Gastbeiträge? Schwierig. Matt Cutts über Linkbuilding, und wie man dieses besser nicht betreiben sollte.

seo
Bisher waren Blogbeiträge als Gastautor eine gute Möglichkeit um an Backlinks zu kommen. Auch ich hatte bis dato öfters in meinem beruflichen Netzwerk Kollegen angefragt, ob nicht der eine oder andere Lust auf einen Gastbeiträge hätte in meinem Blog. Das werde ich mir künftig zweimal überlegen, denn der oberste SEO von Google, Matt Cutts, hat gerade einen weitreichenden Blogbeitrag verfasst (kein Gastbeitrag), der es in sich hat: http://www.mattcutts.com/blog/guest-blogging/

Gastbeiträge seien in der Vergangenheit zunehmend als Quelle minderwertiger Links genutzt worden im Zuge einer „paying for PageRank“-Strategie. Damit sei nun Schluß, die klare Empfehlung „außer wenn man die Person persönlich kennen würde“. Nun weiß ich, wenn ich persönlich kenne, aber weiß das auch Google? Man kann an der Stelle nur mutmaßen, welche Informationen Google hier mit einbezieht.

Zu lösende Aufgabe => Kannst du den Beitrag über Gastbeiträge und Linkbuilding vollständig und wortgetreu ausgeben?

Datenauszug =>
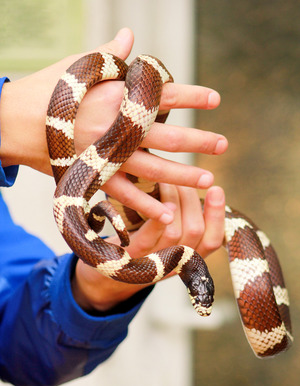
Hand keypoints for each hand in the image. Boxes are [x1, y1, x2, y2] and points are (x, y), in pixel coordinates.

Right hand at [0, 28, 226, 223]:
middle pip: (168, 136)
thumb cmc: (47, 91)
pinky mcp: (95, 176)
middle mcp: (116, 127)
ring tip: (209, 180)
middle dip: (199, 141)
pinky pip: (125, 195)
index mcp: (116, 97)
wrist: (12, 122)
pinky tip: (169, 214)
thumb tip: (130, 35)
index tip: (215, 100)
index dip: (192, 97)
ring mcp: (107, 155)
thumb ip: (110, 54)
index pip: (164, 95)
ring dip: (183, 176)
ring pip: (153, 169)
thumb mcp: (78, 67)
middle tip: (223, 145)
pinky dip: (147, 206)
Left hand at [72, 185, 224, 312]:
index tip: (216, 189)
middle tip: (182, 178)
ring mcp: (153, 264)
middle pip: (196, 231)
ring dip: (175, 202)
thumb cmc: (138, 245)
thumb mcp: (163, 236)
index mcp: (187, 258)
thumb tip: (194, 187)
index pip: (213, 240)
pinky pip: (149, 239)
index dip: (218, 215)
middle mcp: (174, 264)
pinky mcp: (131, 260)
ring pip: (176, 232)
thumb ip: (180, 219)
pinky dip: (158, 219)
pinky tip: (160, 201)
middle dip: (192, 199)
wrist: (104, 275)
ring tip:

Lösung =>
Gastbeiträge? Schwierig. Matt Cutts über Linkbuilding, und wie man dieses besser nicht betreiben sollte.

seo
Bisher waren Blogbeiträge als Gastautor eine gute Möglichkeit um an Backlinks zu kommen. Auch ich hatte bis dato öfters in meinem beruflichen Netzwerk Kollegen angefragt, ob nicht der eine oder andere Lust auf einen Gastbeiträge hätte in meinem Blog. Das werde ich mir künftig zweimal überlegen, denn der oberste SEO von Google, Matt Cutts, hat gerade einen weitreichenden Blogbeitrag verfasst (kein Gastbeitrag), der es in sich hat: http://www.mattcutts.com/blog/guest-blogging/

Gastbeiträge seien in der Vergangenheit zunehmend als Quelle minderwertiger Links genutzt worden im Zuge einer „paying for PageRank“-Strategie. Damit sei nun Schluß, die klare Empfehlung „außer wenn man die Person persönlich kennen würde“. Nun weiß ich, wenn ich persönlich kenne, aber weiß das auch Google? Man kann an der Stelle nur mutmaßen, welche Informationen Google hier mit einbezieht.